The Dallas County Medical Examiner's office ruled Page's death as a homicide.
The medical examiner wrote she died as a result of mechanical asphyxia in association with physical restraint. The examiner added hypertensive cardiovascular disease cirrhosis and obesity likely contributed to the cause of her death.
The lawsuit said the Coryell County Sheriff noted that Page had been treated for a medical condition which he believed caused her death.
While Lovelady had gone through numerous trainings prior to to the incident, Pelfrey had not had a single hour of training relating to jail operations, etc., the lawsuit claims.
Lovelady began working for the Coryell County Sheriff's Office in May 2004. Pelfrey completed the basic county jail course on March 29, 2018 in Bell County, months after Page's death.
The lawsuit added the county is liable for her death by failing to provide reasonable medical care for Page, citing that she needed to have her inhaler refilled, and one or more employees failed to do so.
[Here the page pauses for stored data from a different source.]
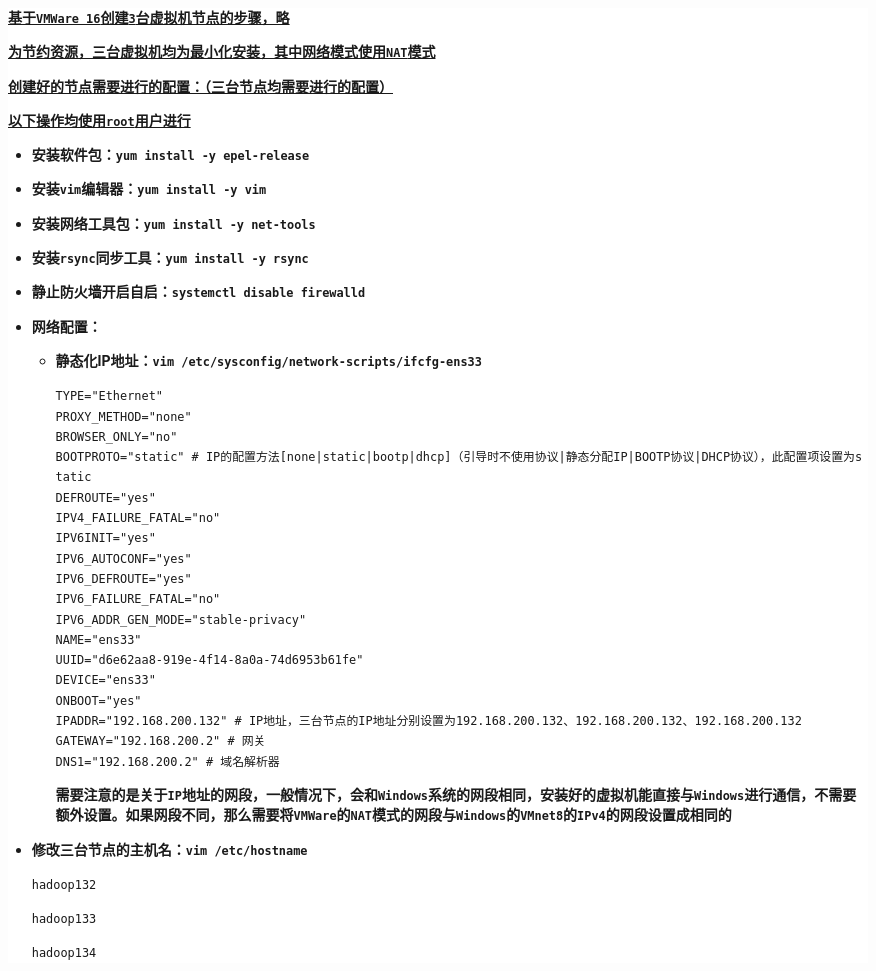 <u>**基于`VMWare 16`创建`3`台虚拟机节点的步骤，略**</u>

<u>**为节约资源，三台虚拟机均为最小化安装，其中网络模式使用`NAT`模式**</u>

<u>**创建好的节点需要进行的配置：（三台节点均需要进行的配置）**</u>

**<u>以下操作均使用`root`用户进行</u>**

-   **安装软件包：`yum install -y epel-release`**

-   **安装`vim`编辑器：`yum install -y vim`**

-   **安装网络工具包：`yum install -y net-tools`**

-   **安装`rsync`同步工具：`yum install -y rsync`**

-   **静止防火墙开启自启：`systemctl disable firewalld`**

-   **网络配置：**

    -   **静态化IP地址：`vim /etc/sysconfig/network-scripts/ifcfg-ens33`**

        ```txt
        TYPE="Ethernet"
        PROXY_METHOD="none"
        BROWSER_ONLY="no"
        BOOTPROTO="static" # IP的配置方法[none|static|bootp|dhcp]（引导时不使用协议|静态分配IP|BOOTP协议|DHCP协议），此配置项设置为static
        DEFROUTE="yes"
        IPV4_FAILURE_FATAL="no"
        IPV6INIT="yes"
        IPV6_AUTOCONF="yes"
        IPV6_DEFROUTE="yes"
        IPV6_FAILURE_FATAL="no"
        IPV6_ADDR_GEN_MODE="stable-privacy"
        NAME="ens33"
        UUID="d6e62aa8-919e-4f14-8a0a-74d6953b61fe"
        DEVICE="ens33"
        ONBOOT="yes"
        IPADDR="192.168.200.132" # IP地址，三台节点的IP地址分别设置为192.168.200.132、192.168.200.132、192.168.200.132
        GATEWAY="192.168.200.2" # 网关
        DNS1="192.168.200.2" # 域名解析器
        ```

        **需要注意的是关于`IP`地址的网段，一般情况下，会和`Windows`系统的网段相同，安装好的虚拟机能直接与`Windows`进行通信，不需要额外设置。如果网段不同，那么需要将`VMWare`的`NAT`模式的网段与`Windows`的`VMnet8`的`IPv4`的网段设置成相同的**

-   **修改三台节点的主机名：`vim /etc/hostname`**

    ```txt
    hadoop132
    ```

    ```txt
    hadoop133
    ```

    ```
    hadoop134
    ```
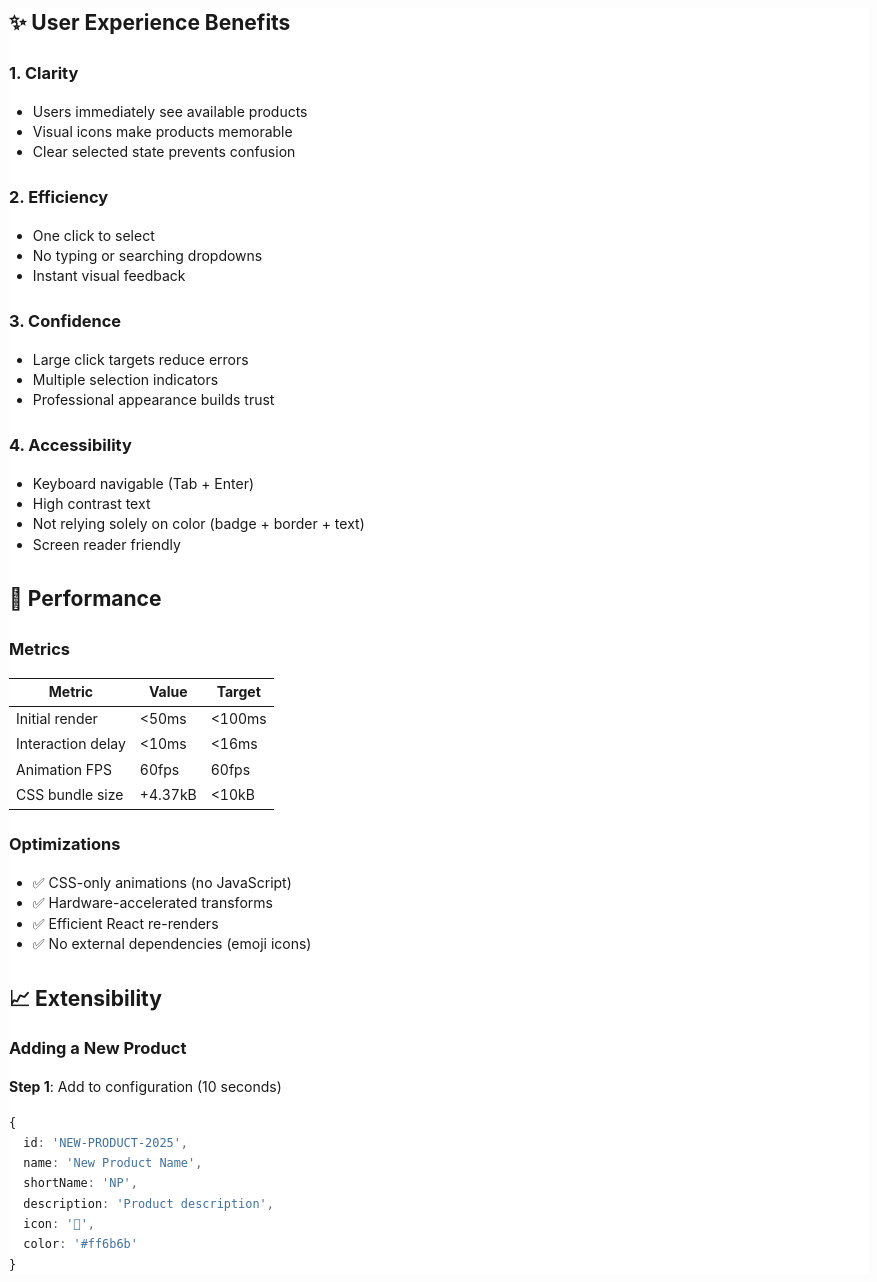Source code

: ## ✨ User Experience Benefits

### 1. **Clarity**
- Users immediately see available products
- Visual icons make products memorable
- Clear selected state prevents confusion

### 2. **Efficiency**
- One click to select
- No typing or searching dropdowns
- Instant visual feedback

### 3. **Confidence**
- Large click targets reduce errors
- Multiple selection indicators
- Professional appearance builds trust

### 4. **Accessibility**
- Keyboard navigable (Tab + Enter)
- High contrast text
- Not relying solely on color (badge + border + text)
- Screen reader friendly

## 🚀 Performance

### Metrics
| Metric | Value | Target |
|--------|-------|--------|
| Initial render | <50ms | <100ms |
| Interaction delay | <10ms | <16ms |
| Animation FPS | 60fps | 60fps |
| CSS bundle size | +4.37kB | <10kB |

### Optimizations
- ✅ CSS-only animations (no JavaScript)
- ✅ Hardware-accelerated transforms
- ✅ Efficient React re-renders
- ✅ No external dependencies (emoji icons)

## 📈 Extensibility

### Adding a New Product

**Step 1**: Add to configuration (10 seconds)
```typescript
{
  id: 'NEW-PRODUCT-2025',
  name: 'New Product Name',
  shortName: 'NP',
  description: 'Product description',
  icon: '🎯',
  color: '#ff6b6b'
}
```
The jail was also notified of health issues relating to Page in July 2017.
Lastly, the lawsuit believes cases like Page's and actions of Lovelady and Pelfrey are consistent with Coryell County Jail employee culture.
The lawsuit cited two examples of this. On Oct. 11, 2017, two jailers surrendered to the sheriff after one of them put pepper spray into a prisoner's food. In January 2017, two jailers were arrested for selling drugs to county jail inmates.
Page's family is seeking compensation on damages relating to the loss of services they would have received from her, her funeral expenses, past and any future mental anguish and emotional distress suffered by her family and caused by her death, loss of companionship and society they would have received from Page and exemplary and punitive damages.